Given request 1 — Translate this sentence from the hydrogen peroxide cleaning excerpt into Spanish: "I have done numerous tests and the papers appear to have no residual damage from the peroxide solution."

---------- Source excerpt ----------

Hydrogen peroxide as cleaning agent

From: Valinda Carroll <vcarroll>
Date: Friday, June 28, 2002
Daniel-Harry Steward <posterdoctor [at] msn__com> writes

>I use a solution of hydrogen peroxide to clean paper surfaces.  The
>paper is usually printed posters and the inks are not affected by
>the cleaning wash.  I have done numerous tests and the papers appear
>to have no residual damage from the peroxide solution.  Does anyone
have other input with this procedure.

----------

Given request 2 — Return, unchanged, the part of the records that opens with the line containing "list Ayan mu [206, 275, 1053, 306]" and closes with the line containing "text (v) Awoכ [187, 719, 1053, 750]".

---------- Source data ----------

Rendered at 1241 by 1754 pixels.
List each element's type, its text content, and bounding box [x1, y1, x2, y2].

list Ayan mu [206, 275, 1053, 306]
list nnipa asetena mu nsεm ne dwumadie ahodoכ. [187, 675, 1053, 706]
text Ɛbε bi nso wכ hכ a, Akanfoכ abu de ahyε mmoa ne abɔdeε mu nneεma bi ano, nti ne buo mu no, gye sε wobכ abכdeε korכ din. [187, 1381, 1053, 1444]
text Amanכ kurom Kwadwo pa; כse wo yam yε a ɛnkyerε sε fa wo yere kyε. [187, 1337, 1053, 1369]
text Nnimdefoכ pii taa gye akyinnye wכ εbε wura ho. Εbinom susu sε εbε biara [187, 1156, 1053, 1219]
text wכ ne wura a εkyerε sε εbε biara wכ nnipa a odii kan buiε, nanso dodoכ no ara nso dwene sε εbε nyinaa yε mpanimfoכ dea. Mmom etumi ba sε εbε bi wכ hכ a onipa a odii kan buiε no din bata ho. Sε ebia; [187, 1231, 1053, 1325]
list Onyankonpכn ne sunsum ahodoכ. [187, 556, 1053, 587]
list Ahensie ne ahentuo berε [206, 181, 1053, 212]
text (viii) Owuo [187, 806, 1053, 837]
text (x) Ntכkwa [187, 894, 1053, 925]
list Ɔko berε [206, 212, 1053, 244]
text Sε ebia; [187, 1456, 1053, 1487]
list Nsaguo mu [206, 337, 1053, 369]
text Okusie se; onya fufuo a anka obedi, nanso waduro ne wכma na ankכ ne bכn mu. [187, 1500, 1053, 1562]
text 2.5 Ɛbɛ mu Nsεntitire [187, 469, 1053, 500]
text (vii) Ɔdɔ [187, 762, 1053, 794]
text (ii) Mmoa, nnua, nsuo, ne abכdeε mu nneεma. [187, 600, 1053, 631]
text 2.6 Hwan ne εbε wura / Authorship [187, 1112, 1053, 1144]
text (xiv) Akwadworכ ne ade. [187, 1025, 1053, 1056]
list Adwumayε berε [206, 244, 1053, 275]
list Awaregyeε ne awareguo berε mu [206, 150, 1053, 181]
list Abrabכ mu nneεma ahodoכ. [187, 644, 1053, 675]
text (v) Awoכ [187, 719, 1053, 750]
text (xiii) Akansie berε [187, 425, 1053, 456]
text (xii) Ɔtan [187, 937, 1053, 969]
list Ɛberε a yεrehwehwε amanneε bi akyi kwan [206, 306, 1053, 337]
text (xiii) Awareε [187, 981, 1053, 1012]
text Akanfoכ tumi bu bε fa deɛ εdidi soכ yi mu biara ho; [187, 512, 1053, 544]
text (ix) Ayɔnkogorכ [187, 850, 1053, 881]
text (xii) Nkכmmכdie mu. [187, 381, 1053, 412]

----------

Written solution 1 — He hecho numerosas pruebas y los papeles parecen no tener ningún daño residual por la solución de peróxido.

Written solution 2 —
list Ayan mu [206, 275, 1053, 306]
list nnipa asetena mu nsεm ne dwumadie ahodoכ. [187, 675, 1053, 706]
text Ɛbε bi nso wכ hכ a, Akanfoכ abu de ahyε mmoa ne abɔdeε mu nneεma bi ano, nti ne buo mu no, gye sε wobכ abכdeε korכ din. [187, 1381, 1053, 1444]
text Amanכ kurom Kwadwo pa; כse wo yam yε a ɛnkyerε sε fa wo yere kyε. [187, 1337, 1053, 1369]
text Nnimdefoכ pii taa gye akyinnye wכ εbε wura ho. Εbinom susu sε εbε biara [187, 1156, 1053, 1219]
text wכ ne wura a εkyerε sε εbε biara wכ nnipa a odii kan buiε, nanso dodoכ no ara nso dwene sε εbε nyinaa yε mpanimfoכ dea. Mmom etumi ba sε εbε bi wכ hכ a onipa a odii kan buiε no din bata ho. Sε ebia; [187, 1231, 1053, 1325]
list Onyankonpכn ne sunsum ahodoכ. [187, 556, 1053, 587]
list Ahensie ne ahentuo berε [206, 181, 1053, 212]
text (viii) Owuo [187, 806, 1053, 837]
text (x) Ntכkwa [187, 894, 1053, 925]
list Ɔko berε [206, 212, 1053, 244]
text Sε ebia; [187, 1456, 1053, 1487]
list Nsaguo mu [206, 337, 1053, 369]
text Okusie se; onya fufuo a anka obedi, nanso waduro ne wכma na ankכ ne bכn mu. [187, 1500, 1053, 1562]
text 2.5 Ɛbɛ mu Nsεntitire [187, 469, 1053, 500]
text (vii) Ɔdɔ [187, 762, 1053, 794]
text (ii) Mmoa, nnua, nsuo, ne abכdeε mu nneεma. [187, 600, 1053, 631]
text 2.6 Hwan ne εbε wura / Authorship [187, 1112, 1053, 1144]
text (xiv) Akwadworכ ne ade. [187, 1025, 1053, 1056]
list Adwumayε berε [206, 244, 1053, 275]
list Awaregyeε ne awareguo berε mu [206, 150, 1053, 181]
list Abrabכ mu nneεma ahodoכ. [187, 644, 1053, 675]
text (v) Awoכ [187, 719, 1053, 750]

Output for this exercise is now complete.